Perhaps you spend the last 10 minutes of your workday staring at the clock, counting down the seconds until you’re free.
Or, maybe you bury yourself in your work until the very last minute — then you grab your stuff and run for the door without saying goodbye to your colleagues.
If either of the above scenarios sounds familiar, it may be time to reassess your end-of-day routine.

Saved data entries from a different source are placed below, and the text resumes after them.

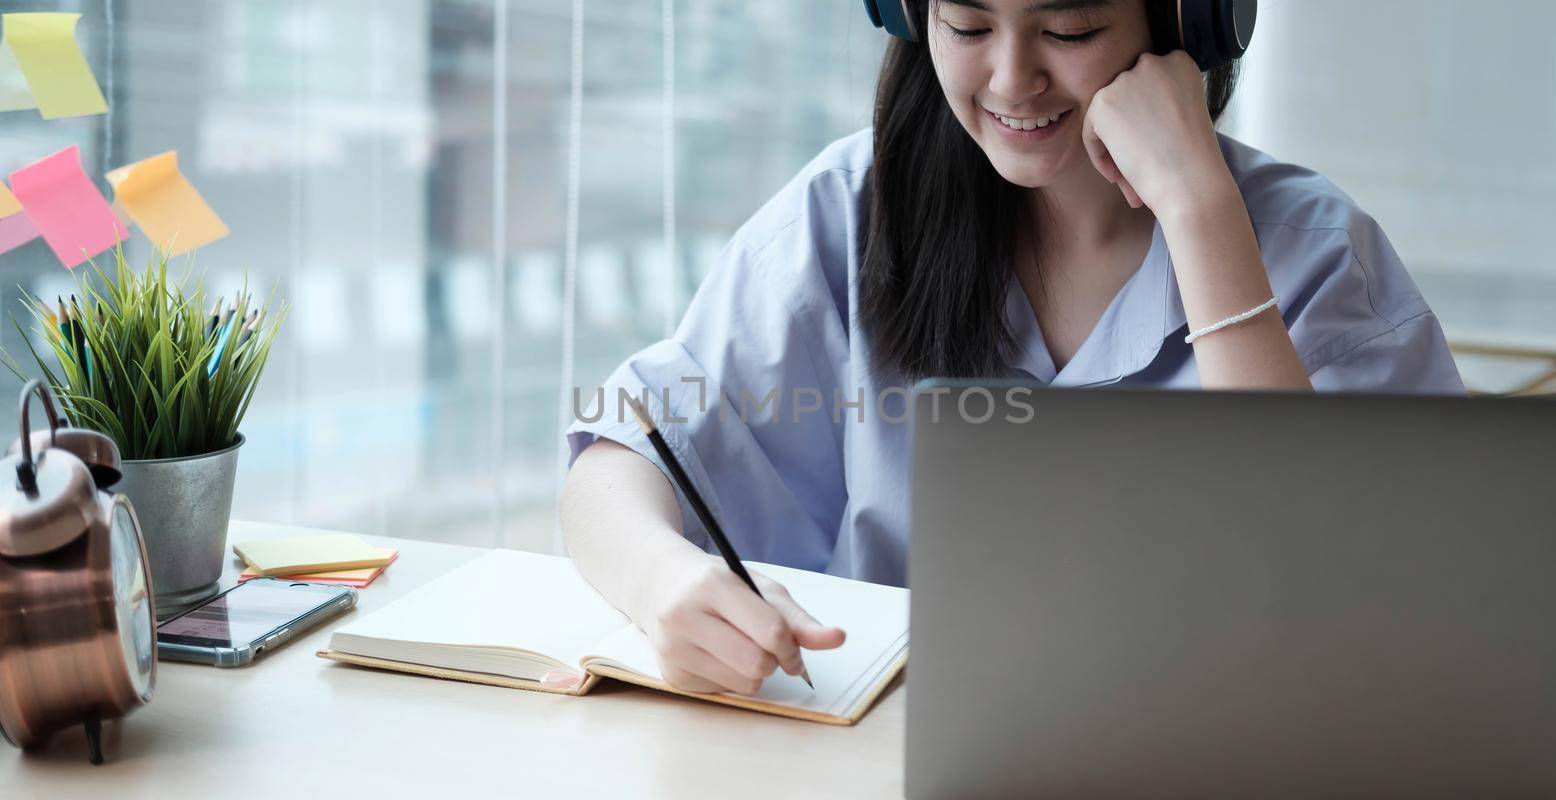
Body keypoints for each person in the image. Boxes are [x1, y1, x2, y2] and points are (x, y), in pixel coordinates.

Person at [559, 0, 1465, 695]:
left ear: (1185, 19)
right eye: (967, 23)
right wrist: (661, 581)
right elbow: (618, 451)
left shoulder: (1315, 252)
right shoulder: (849, 210)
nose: (1010, 78)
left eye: (1067, 29)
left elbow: (1343, 602)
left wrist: (1199, 211)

“How you finish the workday is very important,” says Michael Kerr, an international business speaker and author of “The Humor Advantage.” “It can set your mood for the rest of your day; it may impact your personal relationships, overall level of happiness, and how well you sleep that night; and it will set the stage for the next day.”
1. They stay focused.
“This is a classic time when your mind can drift,” explains Lynn Taylor, a national workplace expert and the author of “Tame Your Terrible Office Tyrant: How to Manage Childish Boss Behavior and Thrive in Your Job.” “Typically, you’re not as sharp at the end of the day.”

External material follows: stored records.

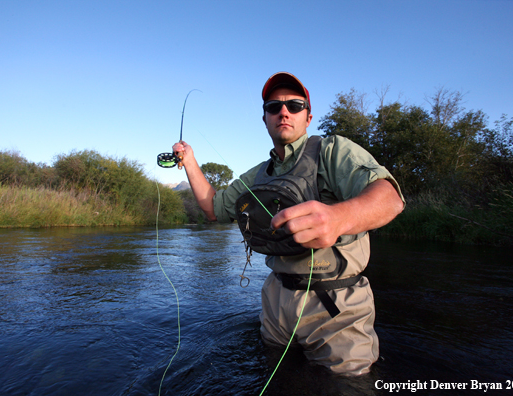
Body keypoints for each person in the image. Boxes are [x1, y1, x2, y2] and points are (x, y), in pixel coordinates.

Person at [172, 72, 405, 375]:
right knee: (277, 376)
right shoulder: (256, 175)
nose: (284, 111)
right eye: (274, 106)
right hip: (275, 298)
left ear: (308, 117)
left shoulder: (332, 151)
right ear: (265, 118)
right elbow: (214, 210)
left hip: (336, 304)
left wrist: (339, 218)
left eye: (295, 106)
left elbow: (390, 198)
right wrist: (189, 161)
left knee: (346, 386)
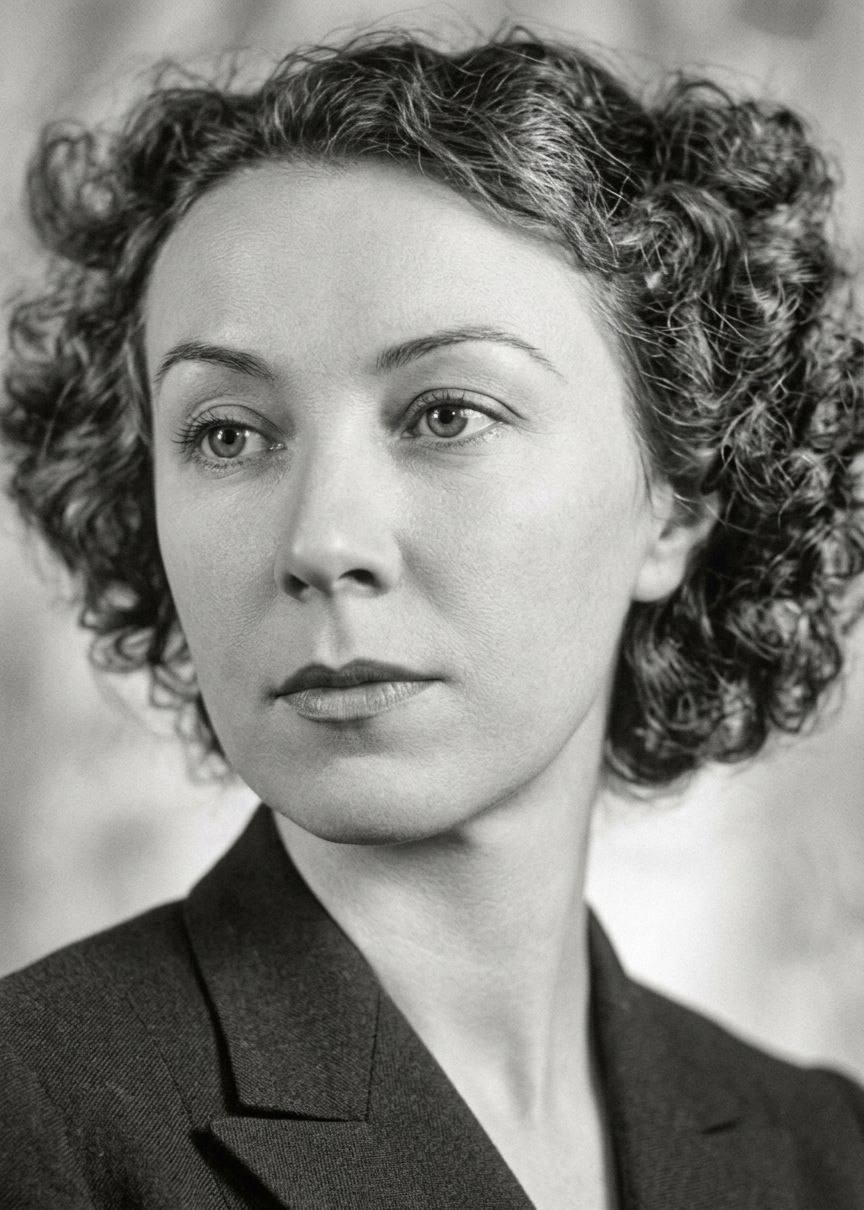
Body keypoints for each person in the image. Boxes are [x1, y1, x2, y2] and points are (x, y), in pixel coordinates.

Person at [1, 25, 863, 1209]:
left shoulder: (827, 1151)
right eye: (227, 433)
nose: (323, 542)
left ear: (675, 500)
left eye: (447, 414)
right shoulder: (33, 1119)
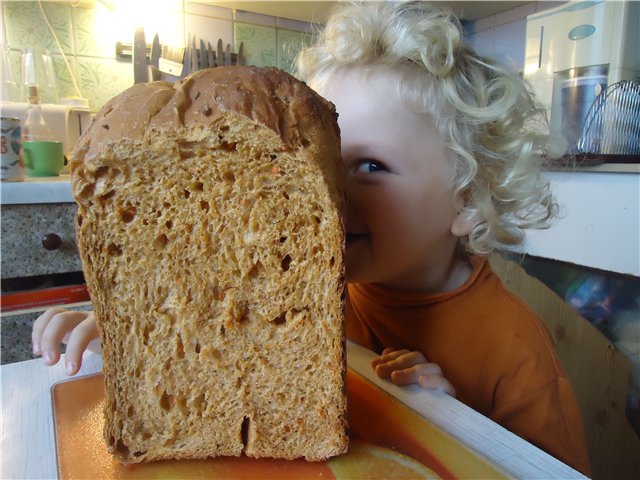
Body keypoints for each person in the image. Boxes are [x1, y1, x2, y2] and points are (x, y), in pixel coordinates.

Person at [32, 1, 590, 475]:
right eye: (320, 160)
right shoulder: (302, 289)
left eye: (369, 165)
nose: (325, 191)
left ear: (468, 200)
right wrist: (132, 328)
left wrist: (453, 421)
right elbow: (217, 340)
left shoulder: (517, 352)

Try not to allow yourself to get distracted or caught up in non-work related activities at the very end of the day.
2. They update their to-do lists.
Successful professionals always keep an eye on their ever-changing to-do lists, Taylor says.
“But the last 10 minutes is when they also check their final progress against that day’s objectives,” she says. “They revise their final list accordingly while in the moment, rather than abruptly leave and hoping they’ll remember all the nuances of that day in the morning.”
3. They review what they achieved.
Taylor says in addition to focusing on what you still need to do, it’s important to look back on what you’ve done.
Kerr agrees. “Taking even one minute to review what you achieved can give you a sense of accomplishment, and on a particularly trying and busy day it can remind you that you got more done than you realized,” he says. “Happiness research tells us that doing a simple routine like this, and taking the time to reflect on what you accomplished, is a key way to boost your overall level of happiness.”